= Tereneh Mosley =

American fashion designer

Tereneh (Mosley) Idia is a Pittsburgh-raised and internationally based fashion designer and the founder of Idia'Dega. Her work has been featured in Martha Stewart Weddings, Afropunk, Super.selected, El País online, Oreeko, Chaos Fashion Magazine, and the Pittsburgh Post-Gazette.

== Early life ==
Tereneh Idia grew up in the North Side neighborhood of Pittsburgh. She is the daughter of the American artist and sculptor Thaddeus Mosley.

== Education ==
Mosley received a BS in business from Drexel University LeBow College of Business, and, as a Rotary International Ambassadorial Scholar, an MSc in Fashion Design and Marketing from Kenyatta University in Kenya.

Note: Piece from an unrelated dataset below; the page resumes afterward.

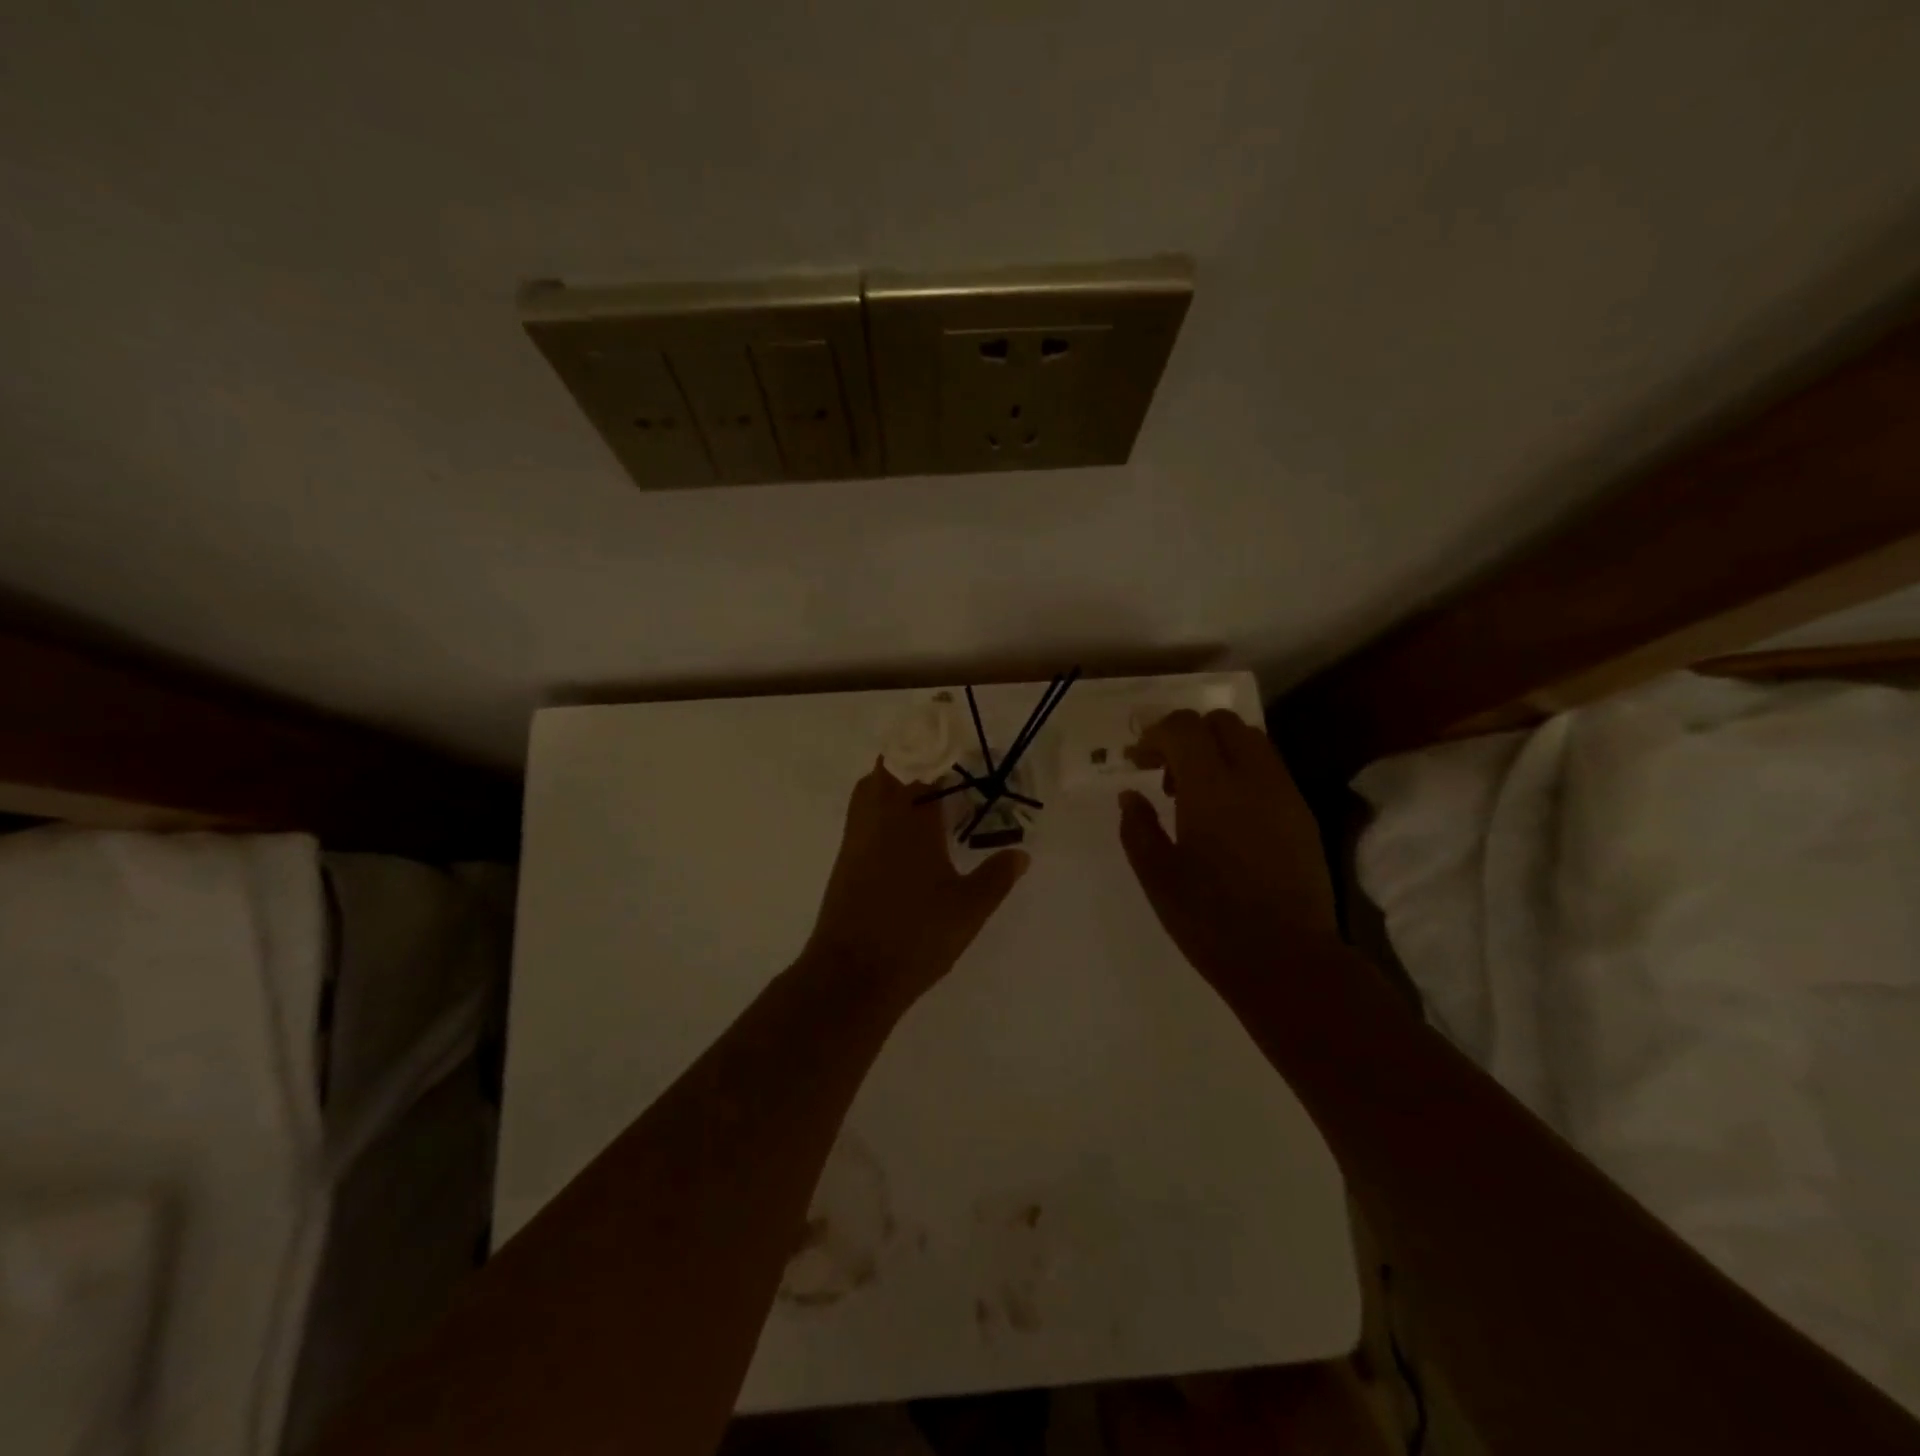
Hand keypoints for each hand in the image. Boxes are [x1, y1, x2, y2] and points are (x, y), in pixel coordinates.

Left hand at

She has taught at the Art Institute of Pittsburgh, Parsons - The New School for Design in New York City, and was a visiting scholar at Yale - National University of Singapore and Indonesia. She recently created an eco-design collection with OMWA, the Olorgesailie Maasai Women Artisans of Kenya, which premiered during Paris Fashion Week, and has been featured in Pittsburgh and New York Fashion Week. Her collaboration with OMWA became a catalyst for Idia'Dega, Mosley's global eco-design fashion project.

== Work and Design ==

=== Idia'Dega ===
Idia'Dega is a global eco-design collaboration founded by Mosley in 2013 involving OMWA: Olorgesailie Maasai Women Artisans of Kenya. OMWA is a group of artisans and craftswomen formed by SORALO, a Maasai group dedicated to environmental and cultural conservation. Together, they designed a ten-piece collection of clothing and accessories for men and women called The Tomon Collection. The Tomon Collection was shown as part of New York Fashion Week in 2014 at the Warehouse Gallery in Brooklyn. In 2016, the collaboration expanded to include Holly Gibson and The Beading Wolves of the Oneida Indian Nation. Their work has been featured in New York, New York; Paris, France; Nairobi, Kenya; and Pittsburgh, Pennsylvania.

In 2016, the spring 2017 Maasai Plum and Oneida Strawberry collection were shown at New York Fashion Week.

In 2017 Idia'Dega exhibited as part of New York Fashion Week debuting the Blue Collection, which was inspired by the three rivers of Pittsburgh and the context of the color in Kenyan culture as a symbol for generosity.